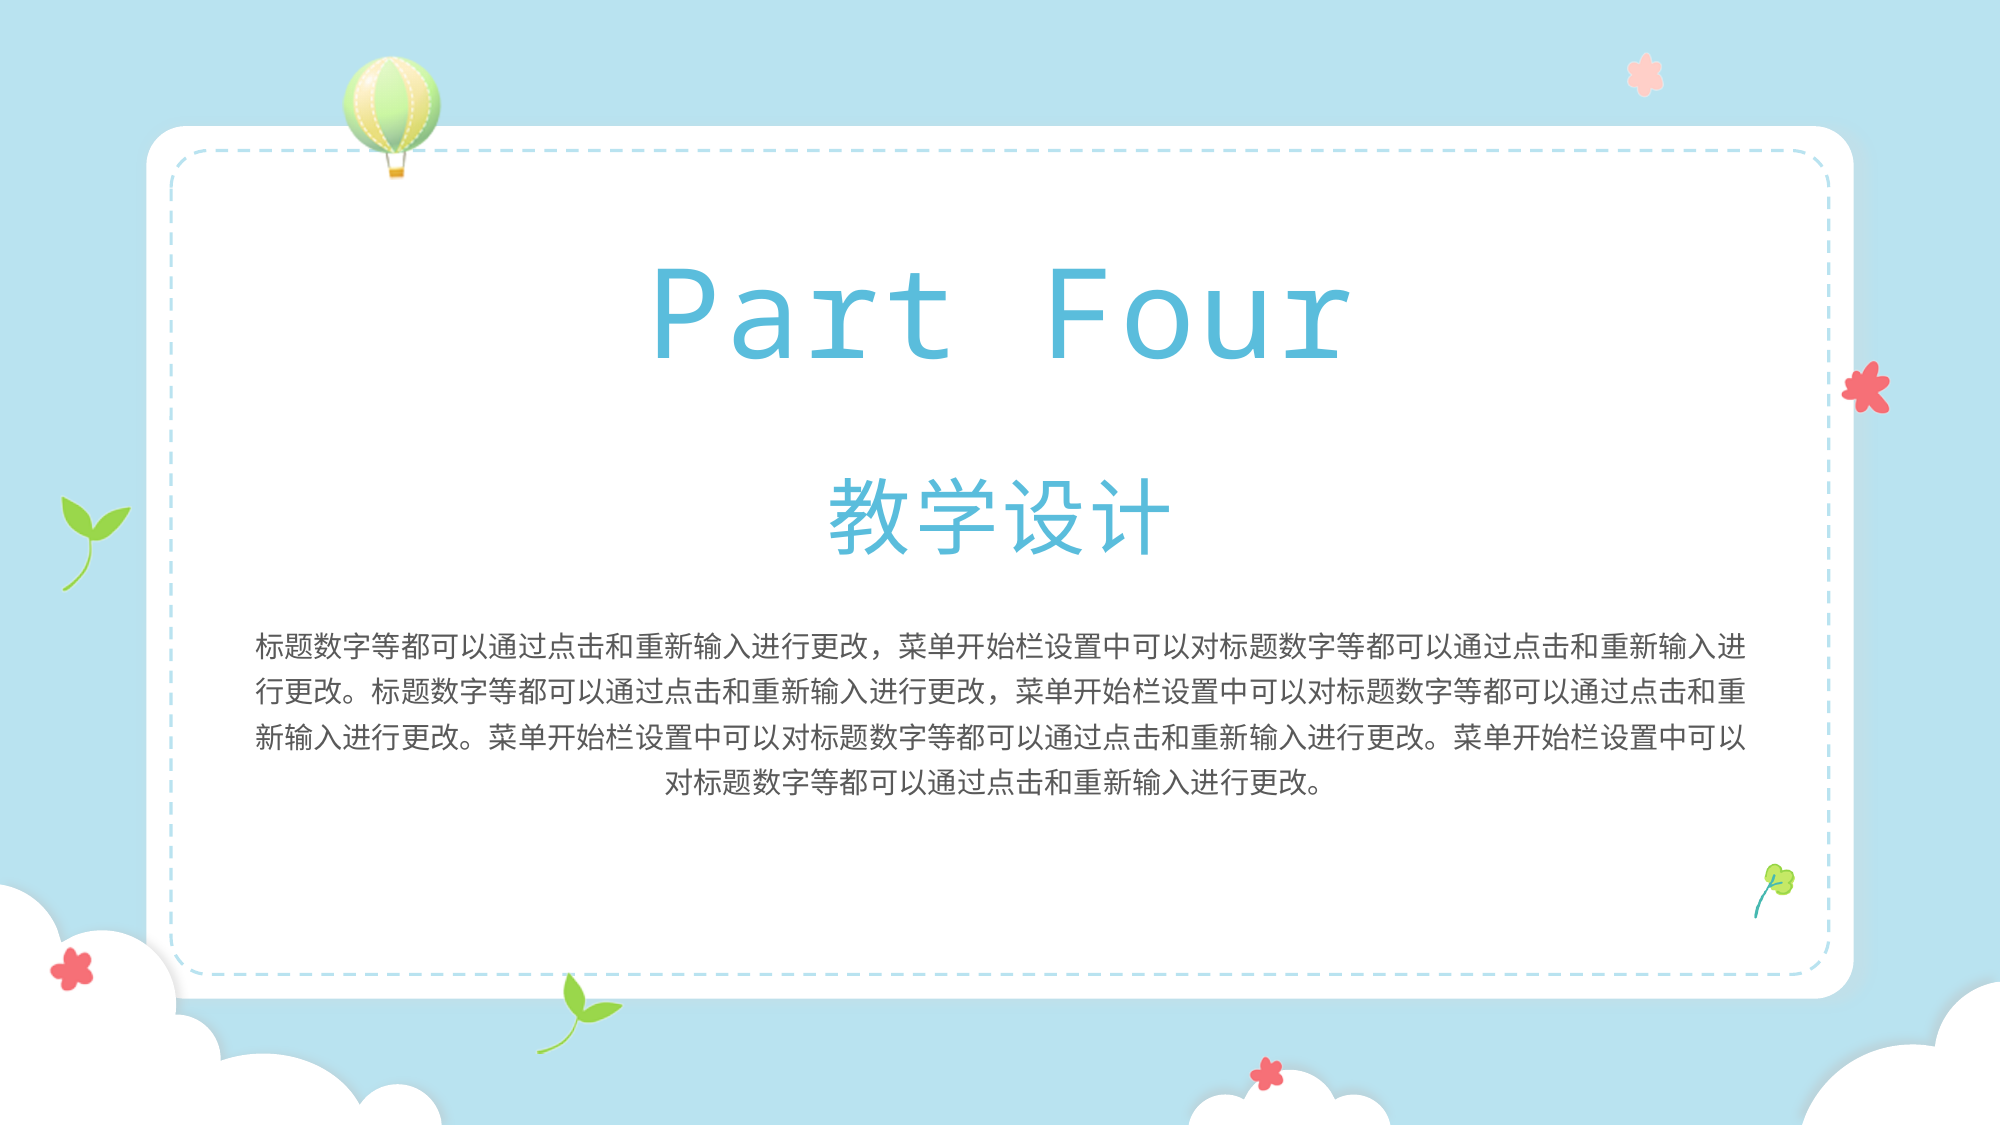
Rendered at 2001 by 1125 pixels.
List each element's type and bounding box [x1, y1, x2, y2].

text_box [0, 0, 2000, 1125]
picture [1751, 861, 1797, 922]
picture [501, 960, 630, 1054]
picture [1838, 350, 1900, 439]
text_box [0, 883, 443, 1125]
picture [327, 51, 462, 202]
text_box [1800, 980, 2000, 1125]
picture [1240, 1035, 1290, 1097]
picture [40, 935, 118, 999]
text_box [146, 126, 1854, 999]
picture [45, 481, 134, 618]
text_box [1187, 1068, 1392, 1125]
picture [1623, 43, 1673, 105]
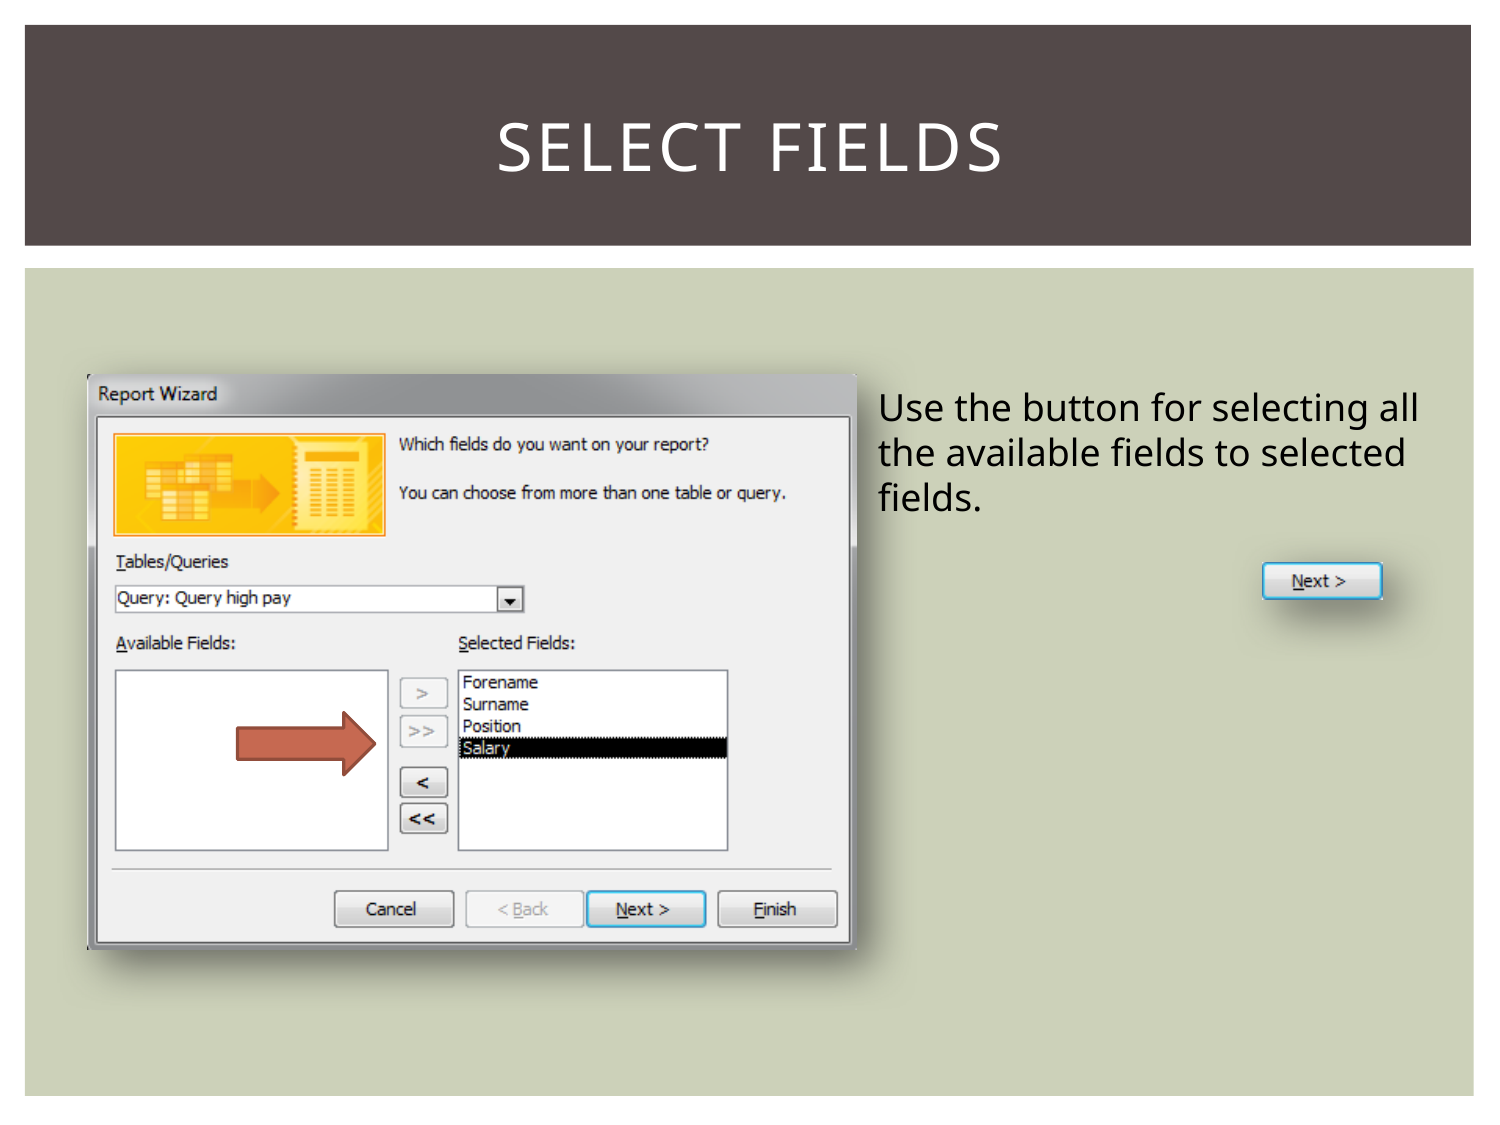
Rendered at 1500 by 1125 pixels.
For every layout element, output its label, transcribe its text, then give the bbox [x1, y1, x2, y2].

title Select fields [62, 58, 1438, 232]
text_box Use the button for selecting all the available fields to selected fields. [863, 376, 1435, 572]
picture [1262, 562, 1384, 601]
picture [87, 374, 857, 951]
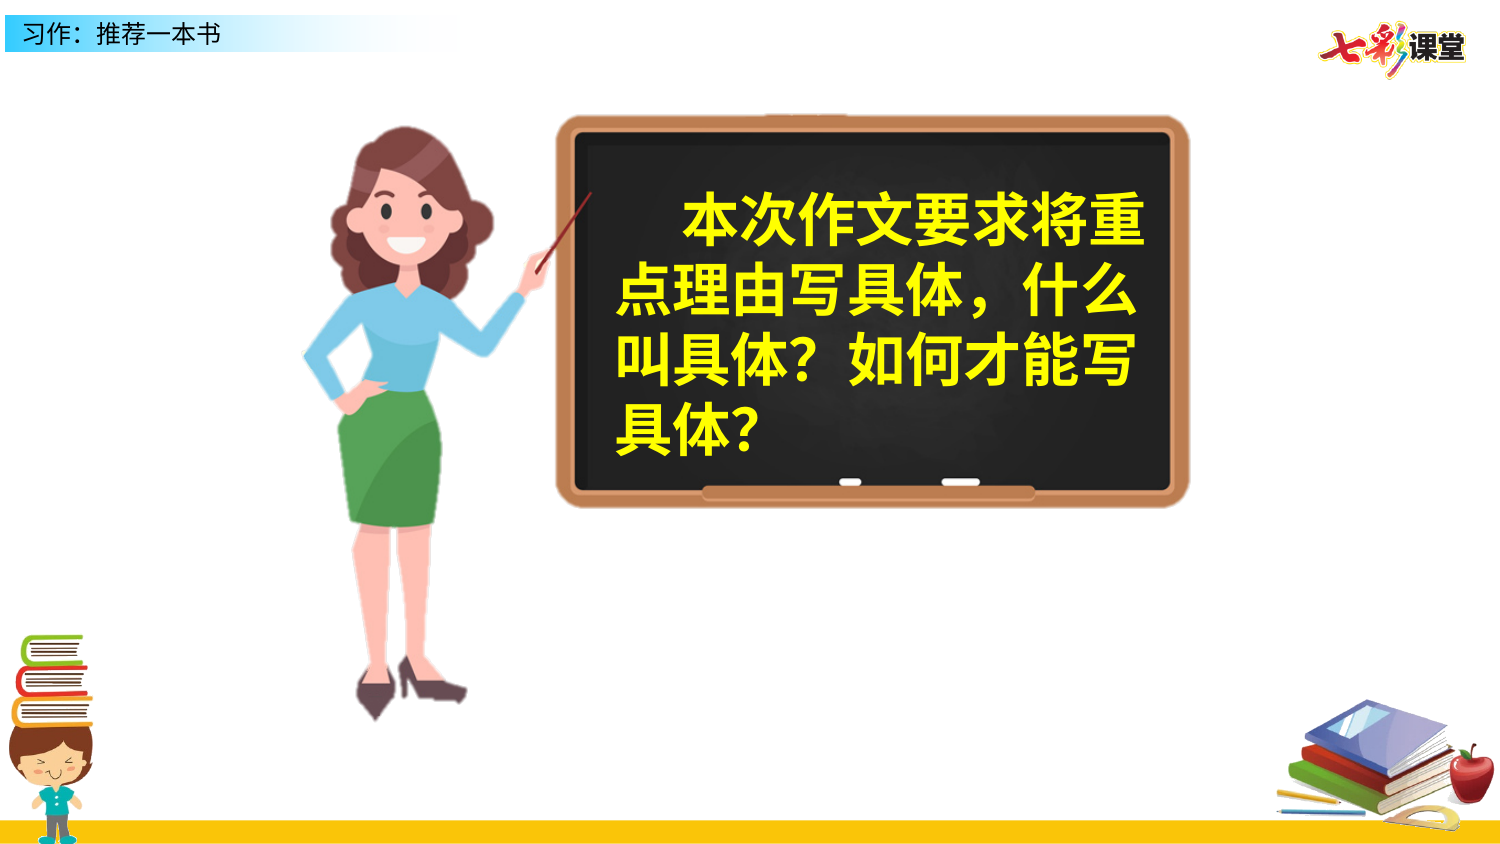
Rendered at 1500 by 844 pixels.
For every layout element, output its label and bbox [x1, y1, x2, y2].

picture [197, 20, 1500, 844]
picture [0, 616, 167, 844]
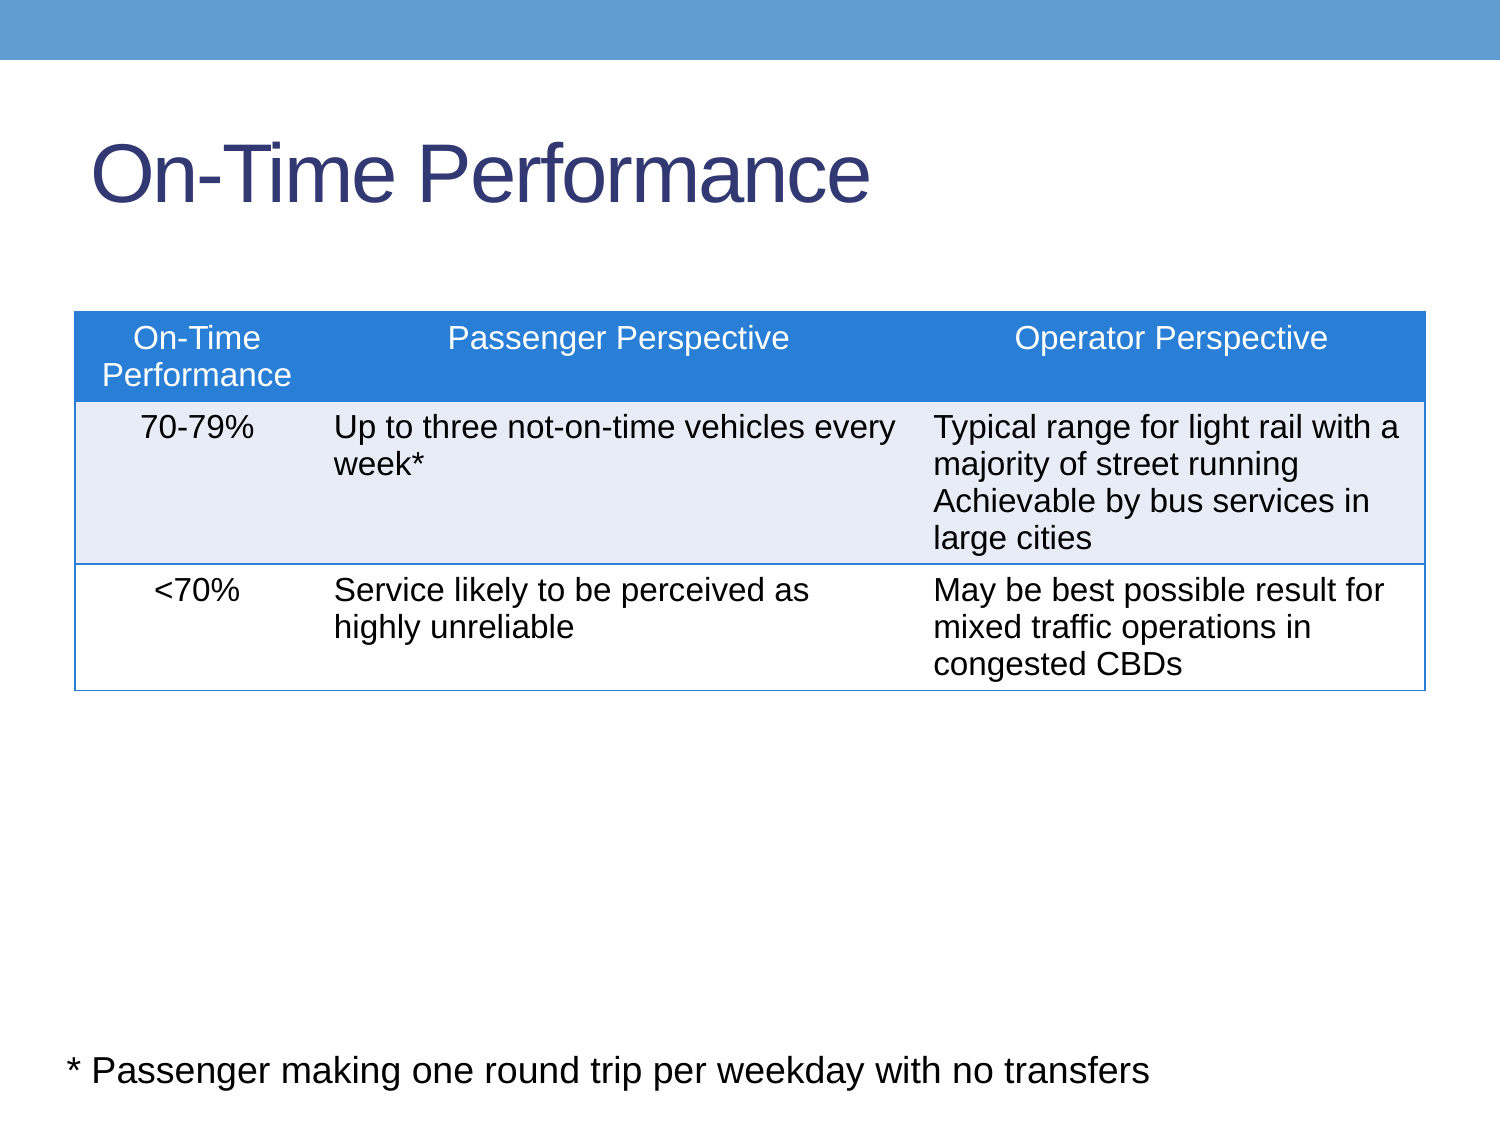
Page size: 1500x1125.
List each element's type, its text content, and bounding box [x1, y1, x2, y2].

table_header Operator Perspective [919, 313, 1424, 400]
table_header On-Time Performance [76, 313, 319, 400]
table_cell May be best possible result for mixed traffic operations in congested CBDs [919, 565, 1424, 690]
table_cell Typical range for light rail with a majority of street running Achievable by bus services in large cities [919, 402, 1424, 563]
title On-Time Performance [75, 87, 1425, 250]
table_cell <70% [76, 565, 319, 690]
table_cell 70-79% [76, 402, 319, 563]
table_header Passenger Perspective [319, 313, 919, 400]
table_cell Service likely to be perceived as highly unreliable [319, 565, 919, 690]
table_cell Up to three not-on-time vehicles every week* [319, 402, 919, 563]
text_box * Passenger making one round trip per weekday with no transfers [51, 1038, 1198, 1099]
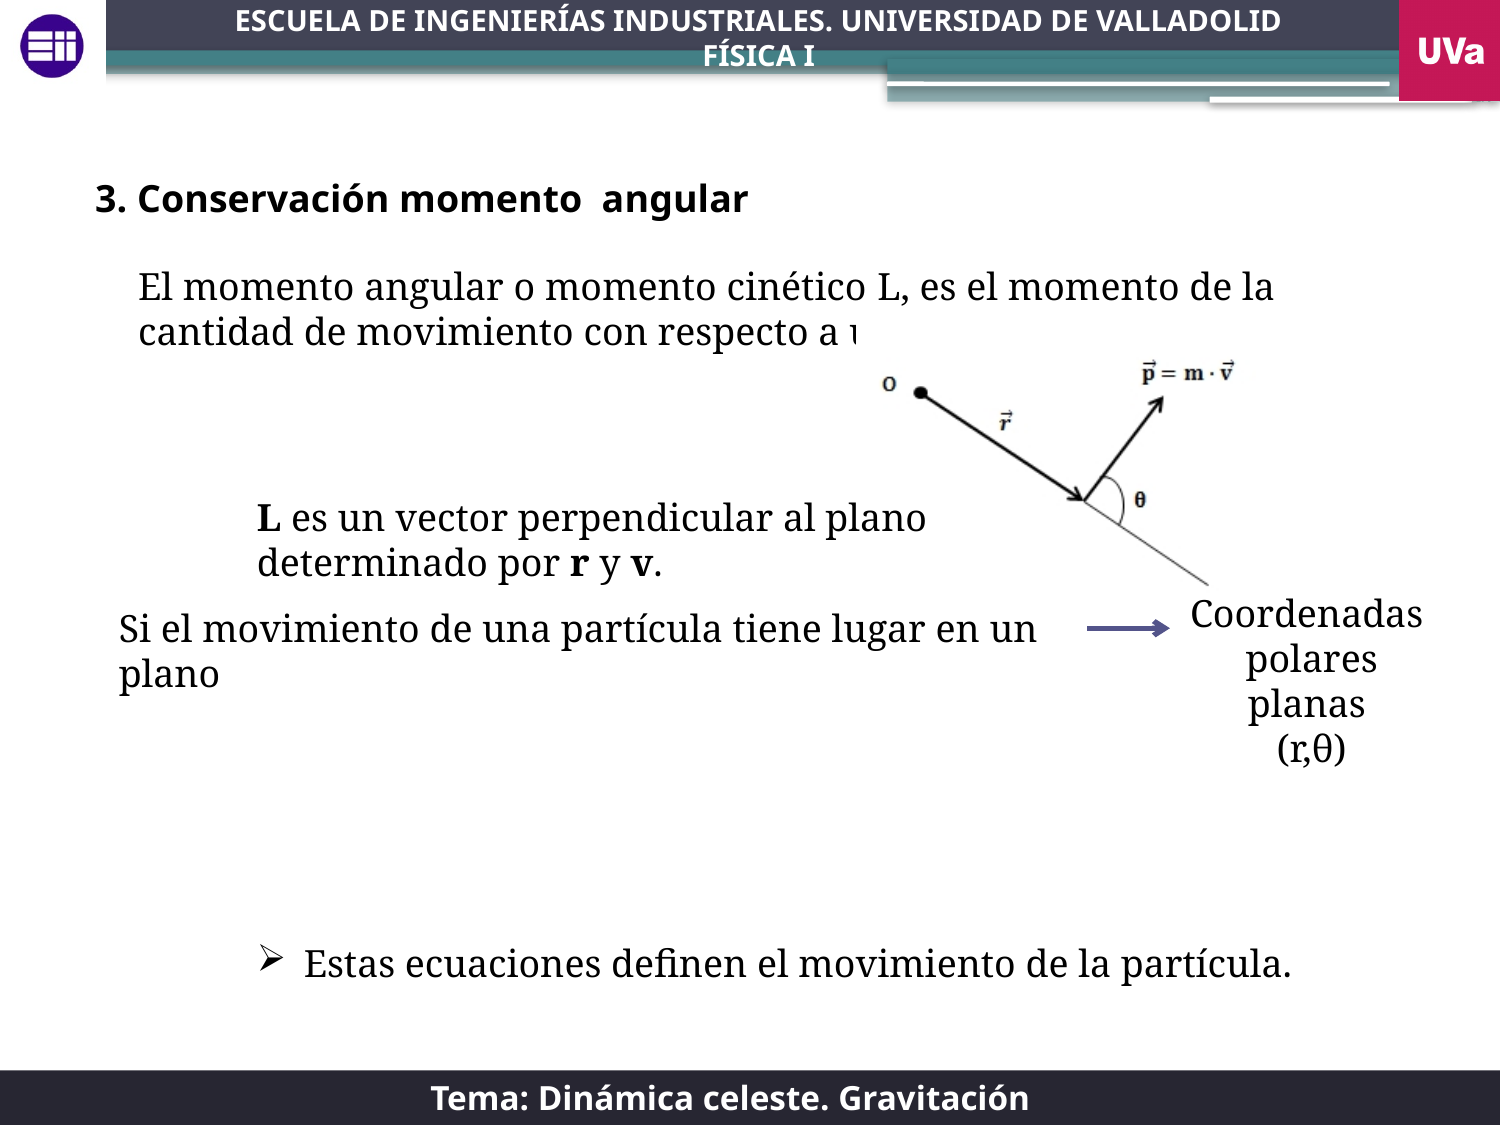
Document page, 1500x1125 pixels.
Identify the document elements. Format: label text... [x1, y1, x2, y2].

• **The problem**
Scan the entries for the word "pixels". Report each line that has it.

• **Written response**
Rendered at 2001 by 1125 pixels.
Rendered at 1500 by 1125 pixels.
Rendered at 1500 by 844 pixels.
Document page, 1500x1125 pixels.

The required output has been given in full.